The church is called to be radical.  To be truly radical is to change the question which is the root of the problem.  We cannot choose one of the two pre-made answers that our society allows us.  We cannot choose to be liberal or conservative and thus define ourselves over/against the other option.  This simply layers division upon division. The past division which caused the injustices toward homosexuals are only shifting to a new power group.  It is now the “tolerant” (meaning those who ascribe to particular “doctrines” and “dogmas) who are increasing in power while the “intolerant” (meaning those who used to have power to define right and wrong but who continue to give validity to views contrary to the “tolerant”) receive increasing ridicule.  The scarlet “A” became the scarlet “H” has now become a scarlet “I”.  As Christians we must stand against the very idea of division among human beings.  We must ask a different question.


How do we create a new community without division?  How do we create a community of service and love which heals those wounded by the divisions of our society?  This is the right question.  This is the question we should always keep before us.  This is the question that will lead us to the right answer.

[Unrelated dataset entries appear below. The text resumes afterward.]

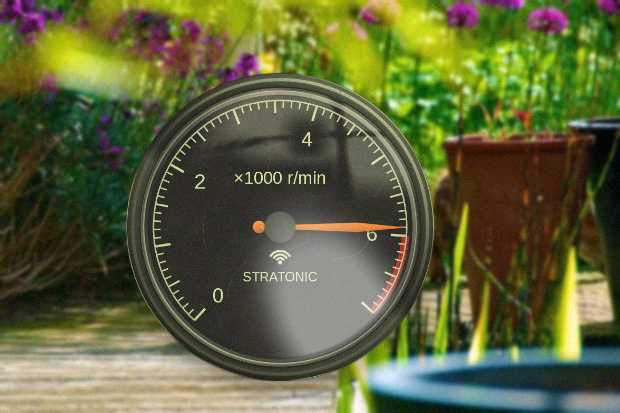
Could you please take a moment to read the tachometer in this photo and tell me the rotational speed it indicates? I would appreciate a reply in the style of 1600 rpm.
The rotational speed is 5900 rpm
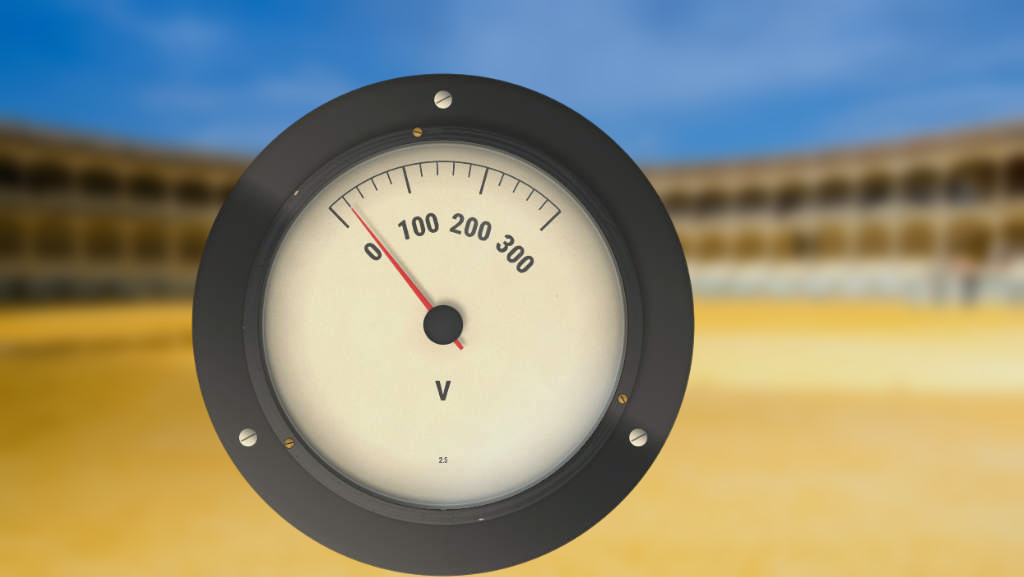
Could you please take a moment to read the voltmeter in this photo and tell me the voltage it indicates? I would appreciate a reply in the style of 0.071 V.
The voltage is 20 V
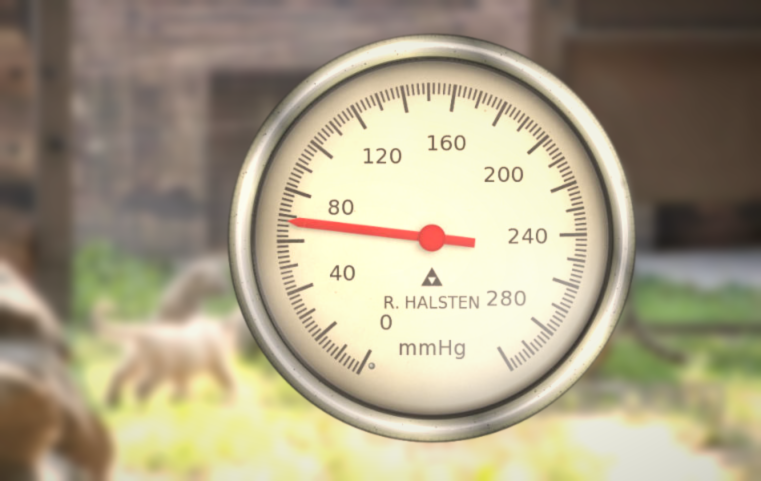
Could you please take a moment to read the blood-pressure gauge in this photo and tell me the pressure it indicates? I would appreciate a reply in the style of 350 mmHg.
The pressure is 68 mmHg
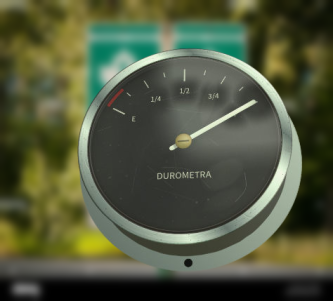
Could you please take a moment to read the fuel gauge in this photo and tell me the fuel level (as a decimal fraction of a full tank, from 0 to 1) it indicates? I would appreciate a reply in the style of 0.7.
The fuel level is 1
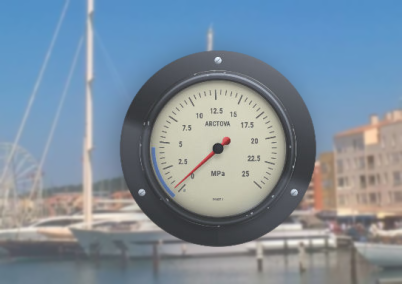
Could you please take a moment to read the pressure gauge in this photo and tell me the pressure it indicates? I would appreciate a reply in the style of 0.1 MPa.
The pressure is 0.5 MPa
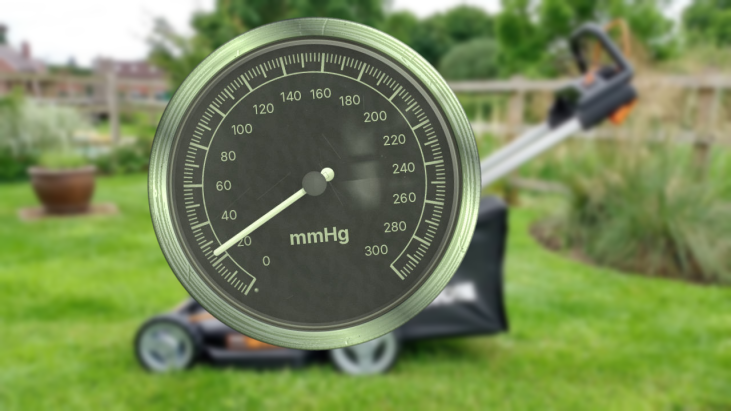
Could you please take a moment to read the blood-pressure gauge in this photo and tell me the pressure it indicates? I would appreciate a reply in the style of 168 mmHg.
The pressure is 24 mmHg
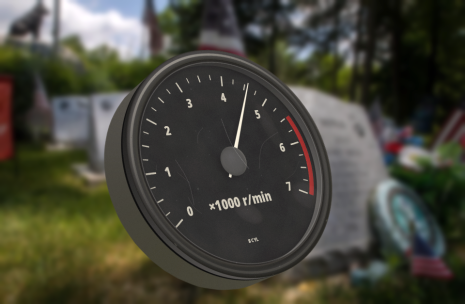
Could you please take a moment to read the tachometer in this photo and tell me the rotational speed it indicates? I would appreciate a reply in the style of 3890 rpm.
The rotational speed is 4500 rpm
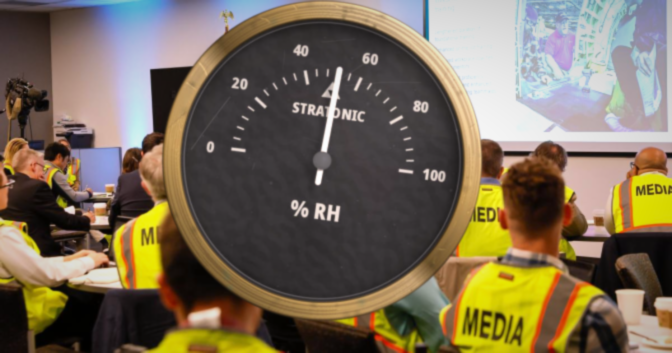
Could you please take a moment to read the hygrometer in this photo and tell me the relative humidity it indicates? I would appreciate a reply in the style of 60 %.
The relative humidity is 52 %
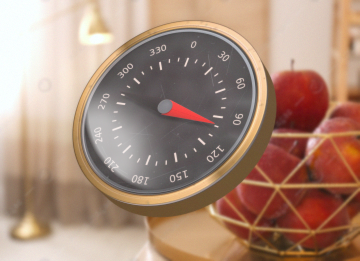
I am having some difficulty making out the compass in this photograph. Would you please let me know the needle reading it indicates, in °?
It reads 100 °
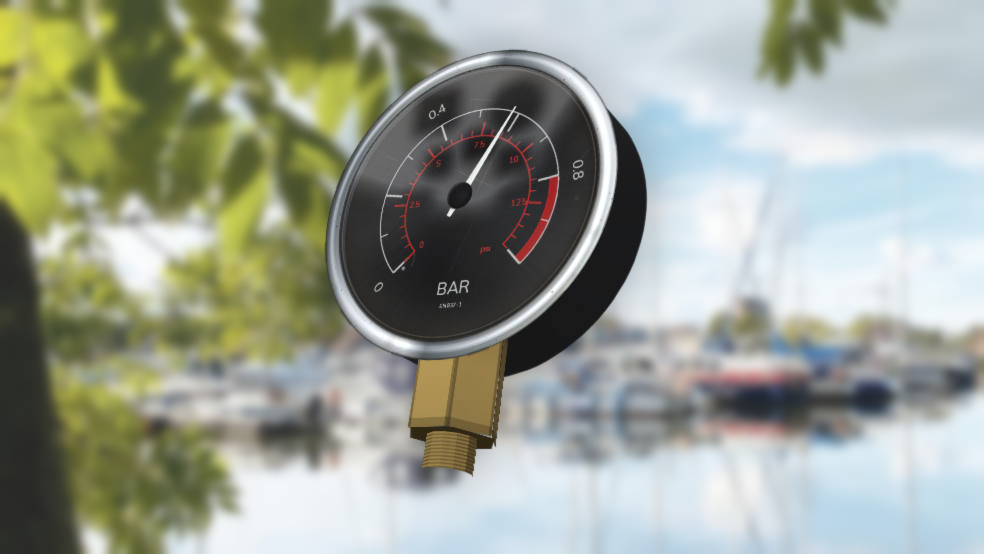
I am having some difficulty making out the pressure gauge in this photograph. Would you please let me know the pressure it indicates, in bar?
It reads 0.6 bar
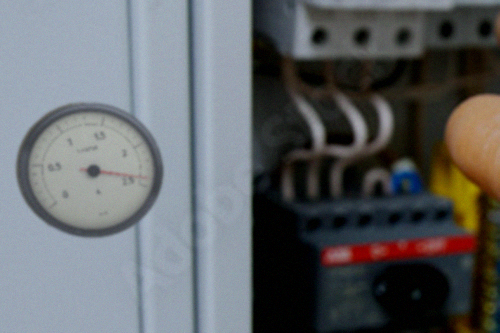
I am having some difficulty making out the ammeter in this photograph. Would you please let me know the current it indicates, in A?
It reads 2.4 A
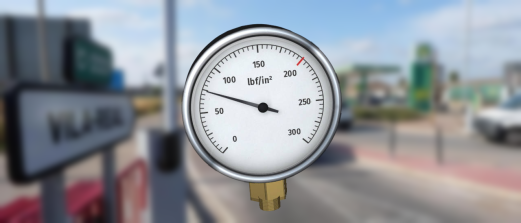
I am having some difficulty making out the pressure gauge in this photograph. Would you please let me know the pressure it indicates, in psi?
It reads 75 psi
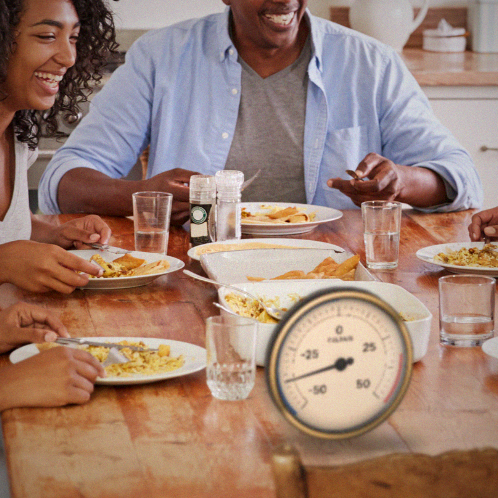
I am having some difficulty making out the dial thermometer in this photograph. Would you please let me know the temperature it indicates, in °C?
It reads -37.5 °C
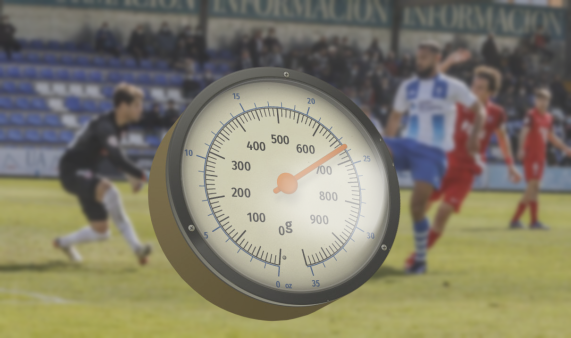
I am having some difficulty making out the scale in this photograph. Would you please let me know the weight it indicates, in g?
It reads 670 g
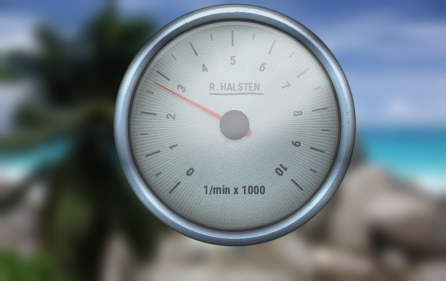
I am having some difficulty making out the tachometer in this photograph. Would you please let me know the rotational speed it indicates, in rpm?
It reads 2750 rpm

We exist to create a community of faith who welcomes anyone who truly seeks a relationship with God through Jesus Christ.  This community is committed to radically transforming their identity in such a way that we no longer support the ideological divisions of our culture, speaking instead to the transcendent reality of the new humanity formed in Christ.  As such, the question we are asking is:



“How do we create one new humanity in Christ?”